Behind the CEO, the CMO is usually the most vocal individual in the organization (at least for B2B SaaS companies where marketing is a huge focus area). Therefore, the CMO usually authors articles, participates in interviews, and may even join the CEO on stage from time to time to talk about marketing initiatives. And without fail, the CMO that is customer-focused will talk about customers within the first 5 minutes of every article, interview, or talk. After all, the CMO is truly the customer of the sales leader, so without a strong focus on prospective customers and current customers alike, the marketing team is set to fail. Here are some questions to consider for the CMO and marketing team as a whole:

  • Does the CMO discuss customers when writing blog posts or articles?
  • Has the marketing team invested in customer success videos and case studies?
  • Does the marketing team host customer conferences, field events, and customer user groups? If so, are they well executed and well funded?
  • Does the CMO have a strong relationship with the CRO/COO? How do the organizations work together to achieve customer goals?


There are many questions to consider when evaluating a new position—especially as of late where customer success is becoming even more important, especially for B2B software companies where customer growth reigns supreme.

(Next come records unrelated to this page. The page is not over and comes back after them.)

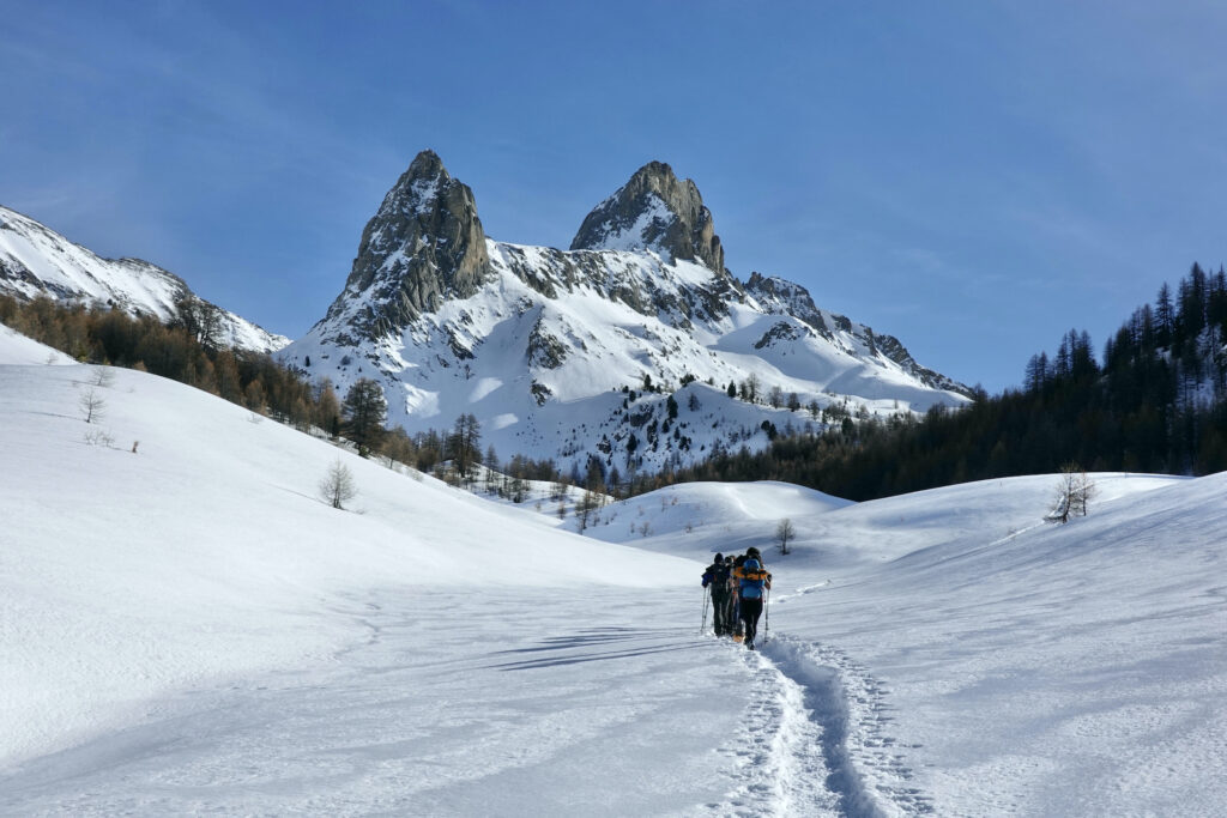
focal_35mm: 46
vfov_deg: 29.3
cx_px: 614
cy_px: 409
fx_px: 1568
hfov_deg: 42.7
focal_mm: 16.86
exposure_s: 1/250
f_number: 11
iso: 100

While asking the questions above can give job candidates a level of confidence about how customer-focused an organization actually is, it’s important not to run the other direction if a question or two isn’t answered in a picture perfect way. Candidates should look for transparency in their job interviews and even in blog articles and on the company’s website. Any organization that claims to be perfect or that seems to have their customer strategy completely buttoned up is likely hiding something or isn’t being entirely truthful. The fact of the matter is, every organization has areas of strengths and weaknesses. A job candidate should simply seek to understand the answers, and then evaluate from there the level of comfort in joining. The key is to ensure the organization is focused on the customer—even if they haven’t “arrived” at their final destination.